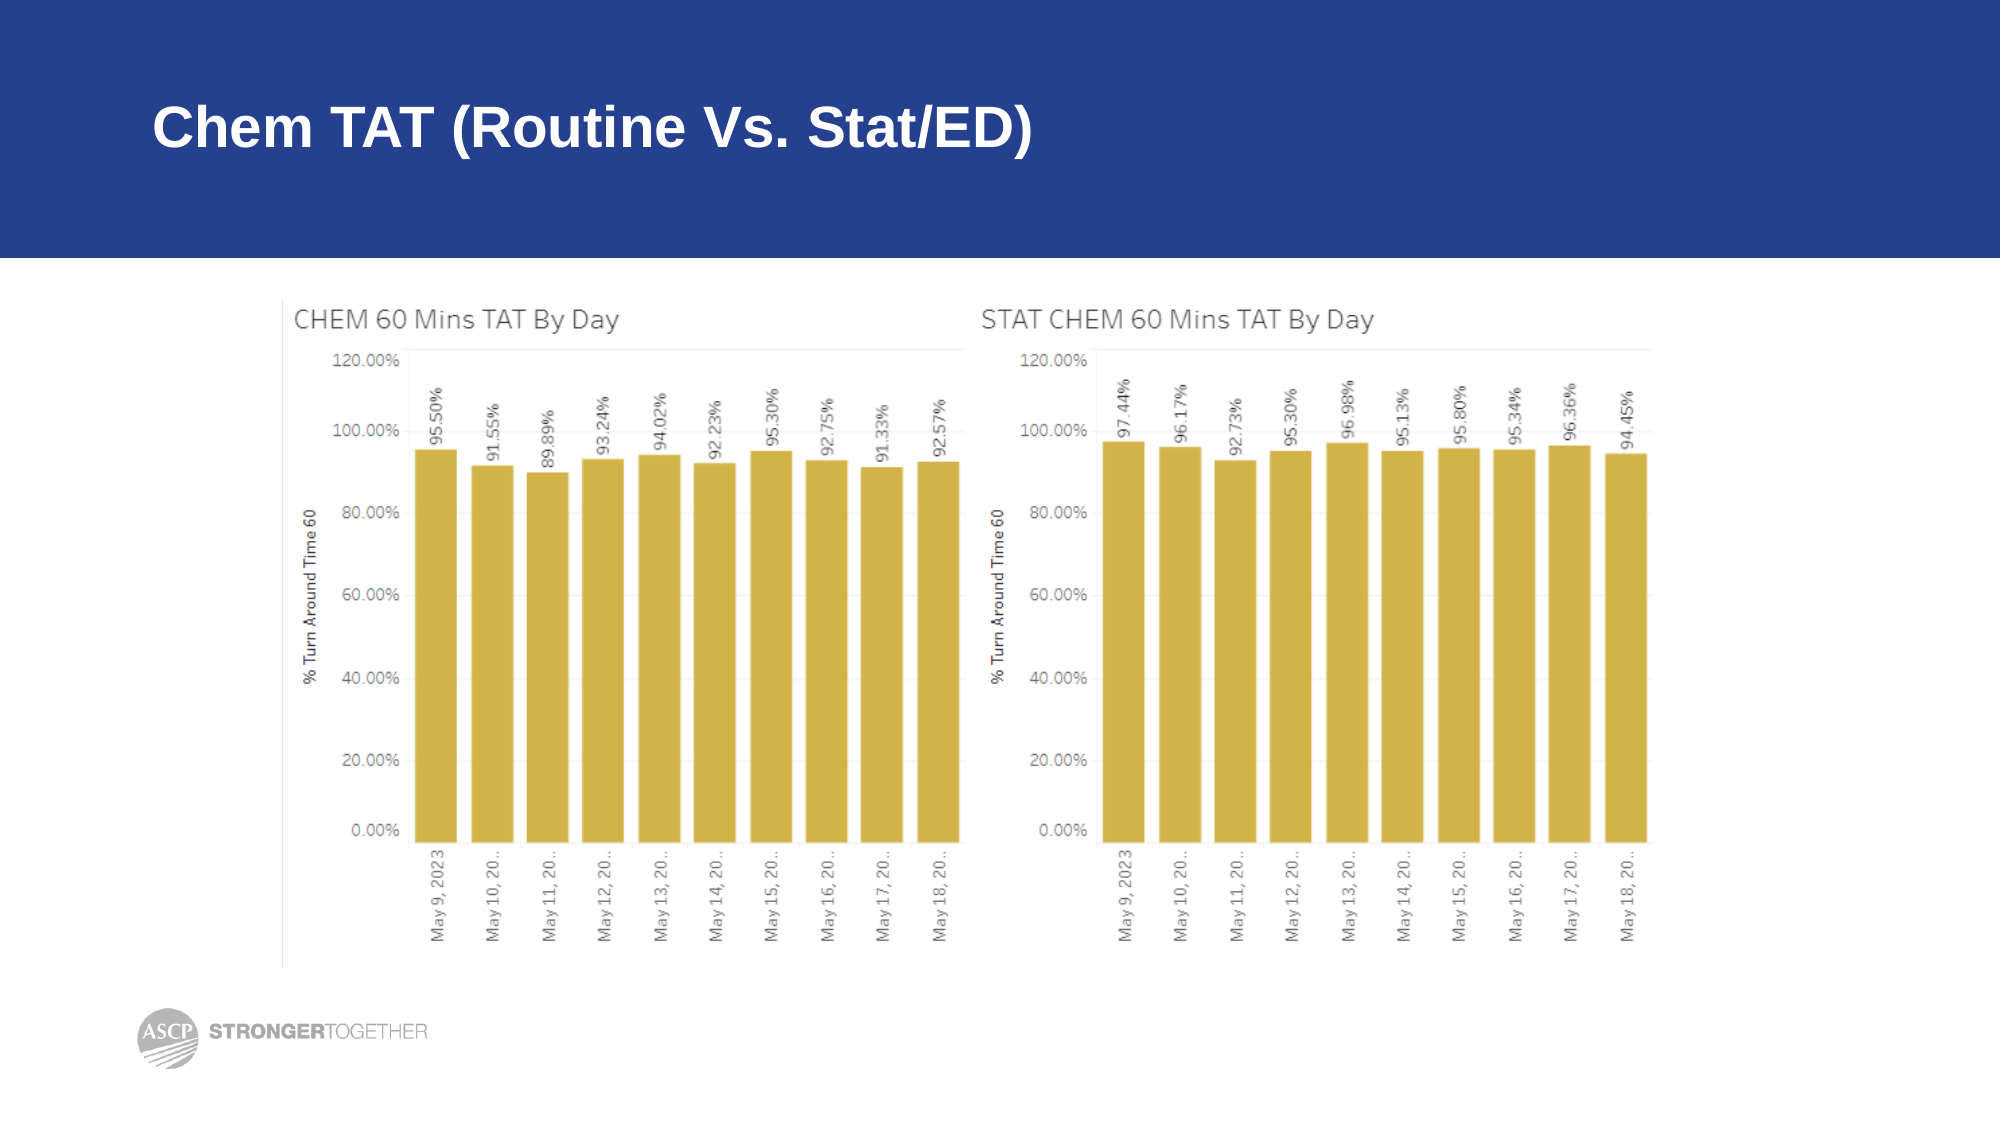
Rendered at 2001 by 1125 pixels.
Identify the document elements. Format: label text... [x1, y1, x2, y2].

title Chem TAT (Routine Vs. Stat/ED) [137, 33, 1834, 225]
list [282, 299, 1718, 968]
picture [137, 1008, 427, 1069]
--
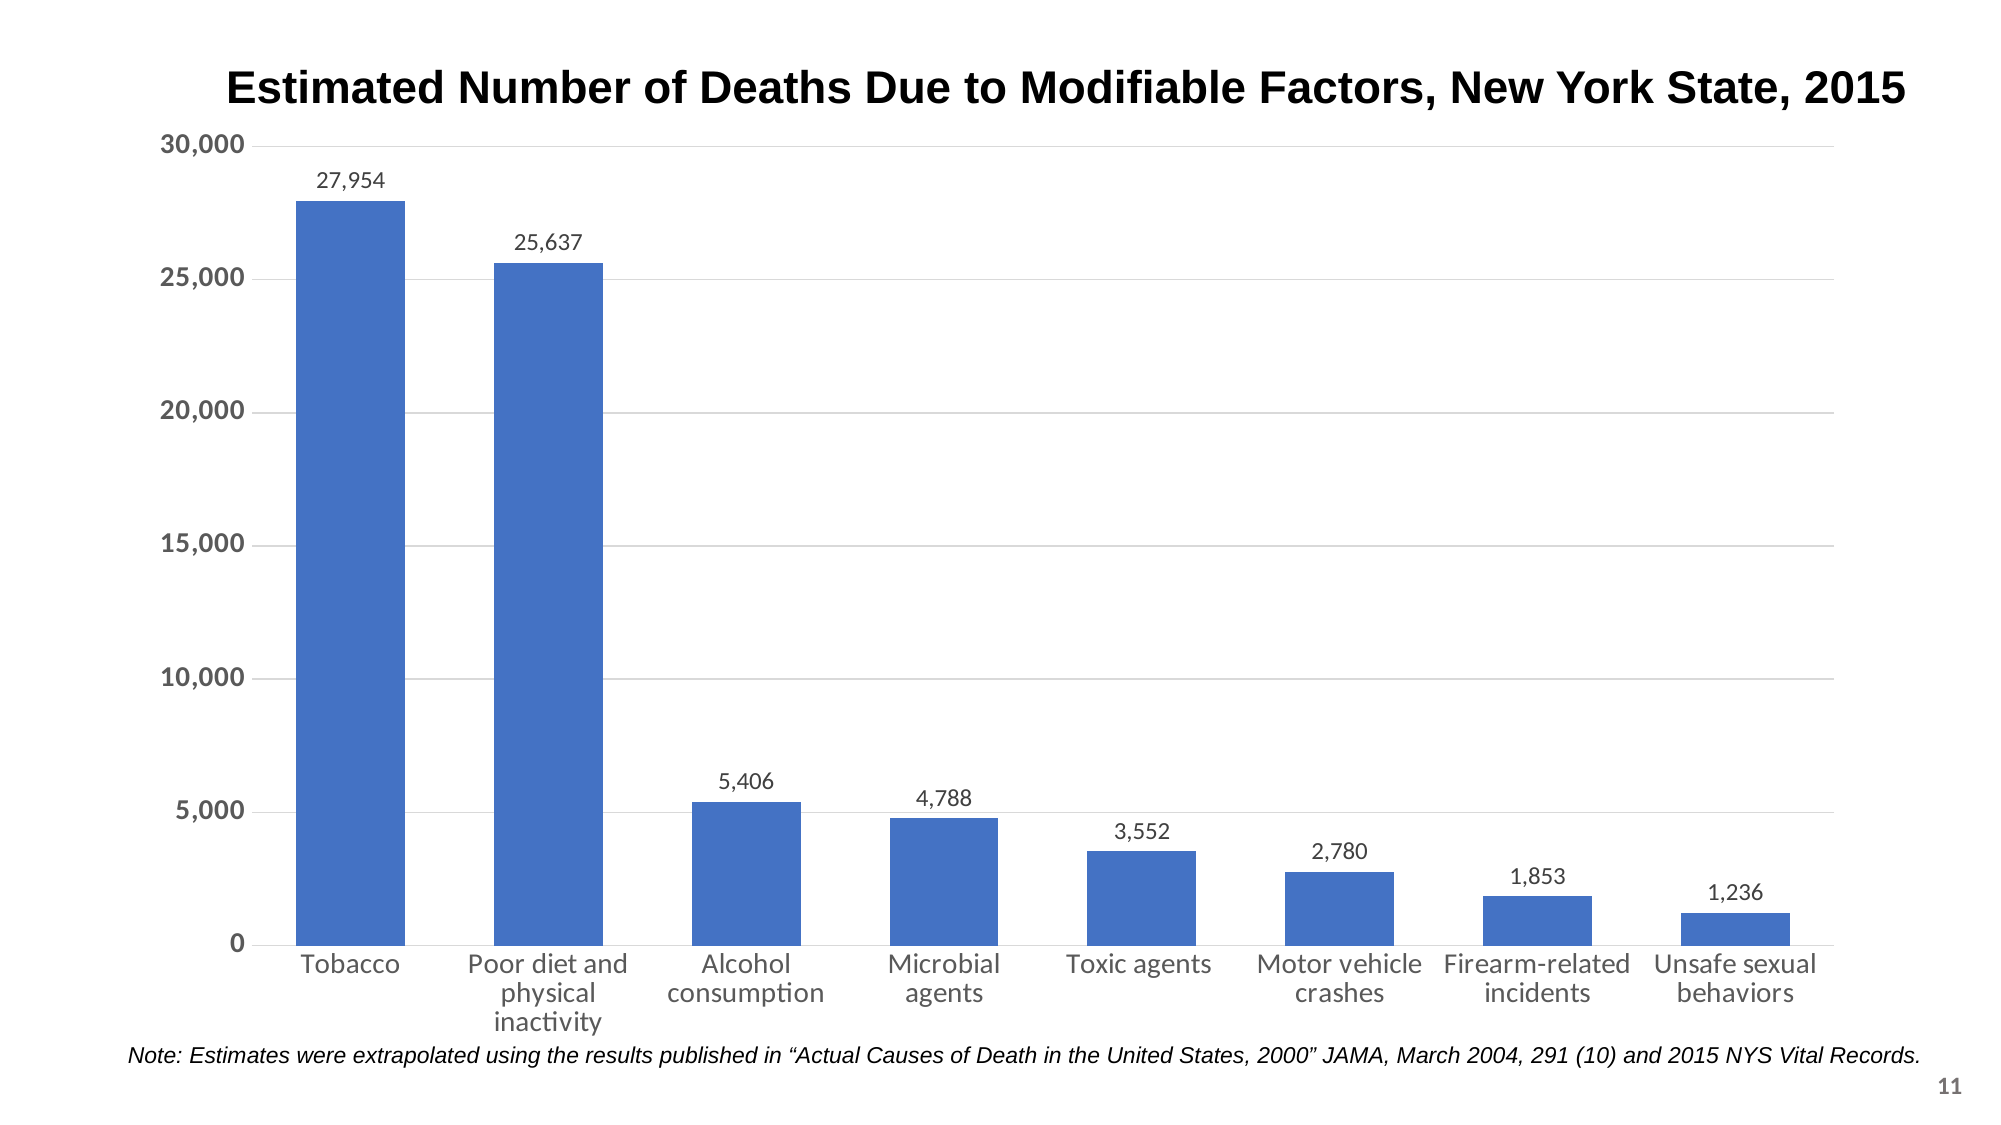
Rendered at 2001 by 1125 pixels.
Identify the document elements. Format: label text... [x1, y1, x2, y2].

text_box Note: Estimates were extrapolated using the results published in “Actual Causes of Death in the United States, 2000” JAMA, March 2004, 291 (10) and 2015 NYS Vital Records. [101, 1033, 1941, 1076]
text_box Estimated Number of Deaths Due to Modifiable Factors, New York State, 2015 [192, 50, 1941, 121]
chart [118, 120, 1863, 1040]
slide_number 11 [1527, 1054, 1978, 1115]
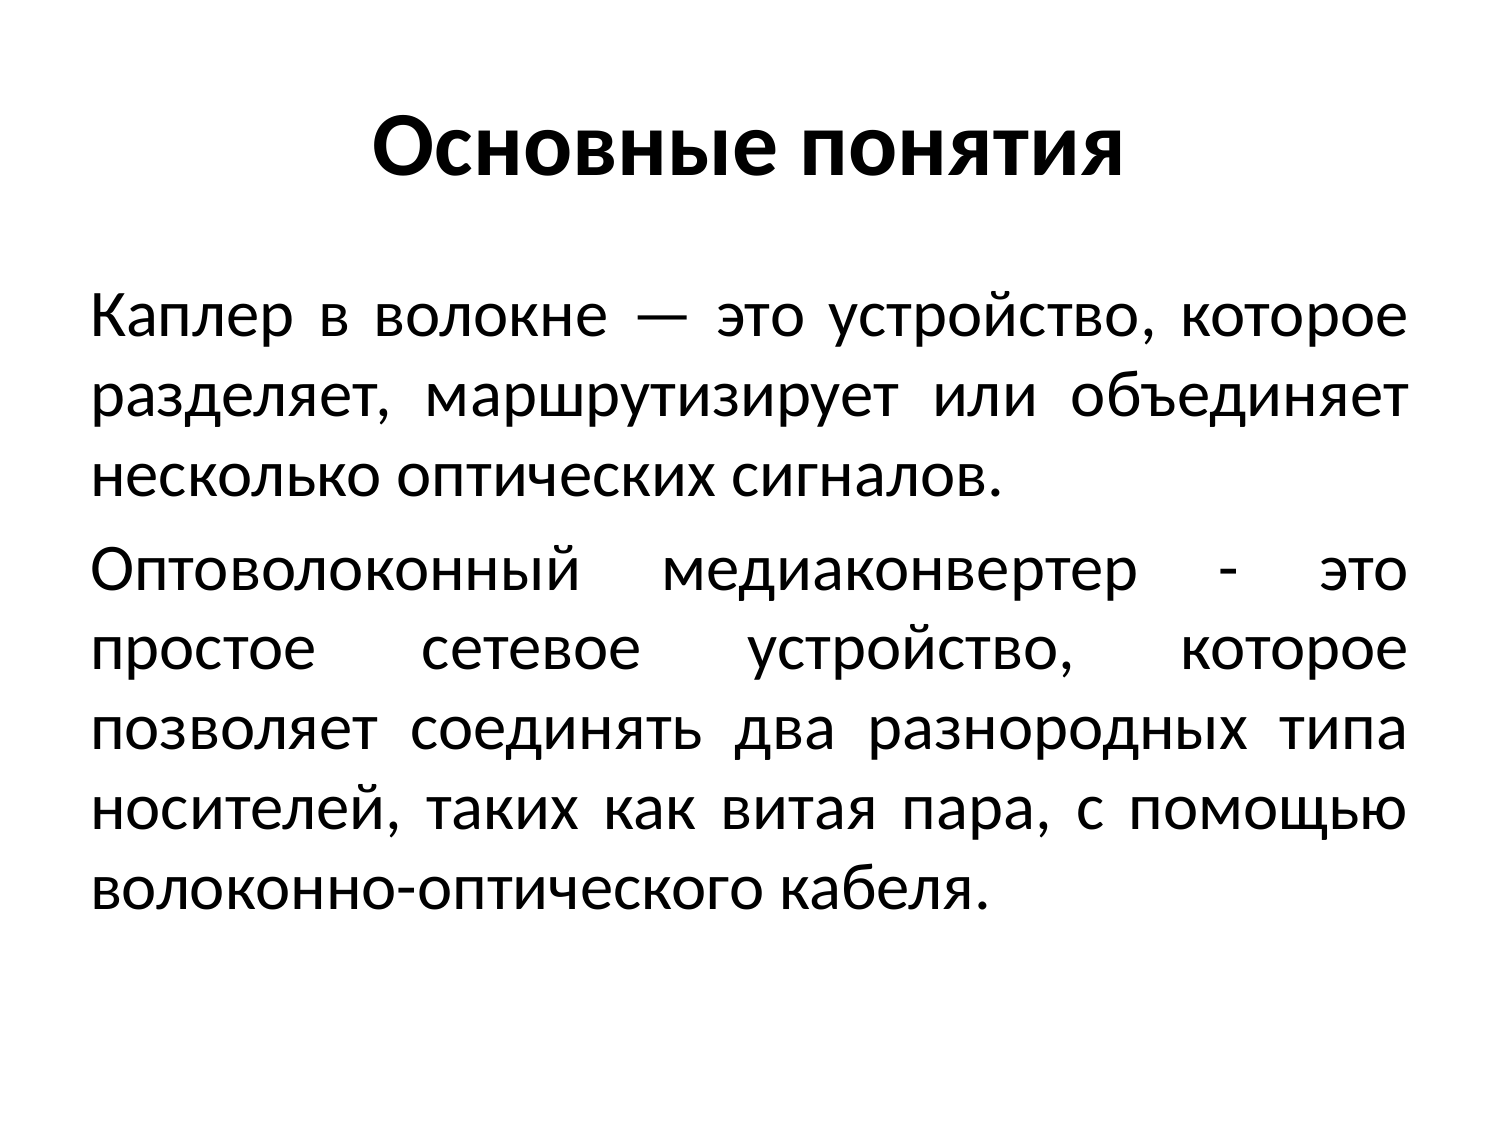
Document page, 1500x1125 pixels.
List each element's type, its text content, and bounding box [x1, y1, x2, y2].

Task statement
In the listing above, locate the line containing "Document page, 1500x1125 pixels." and the line containing "List each element's". Transcribe those two lines and everything between them, exactly as written.

Result
Document page, 1500x1125 pixels.
List each element's type, its text content, and bounding box [x1, y1, x2, y2].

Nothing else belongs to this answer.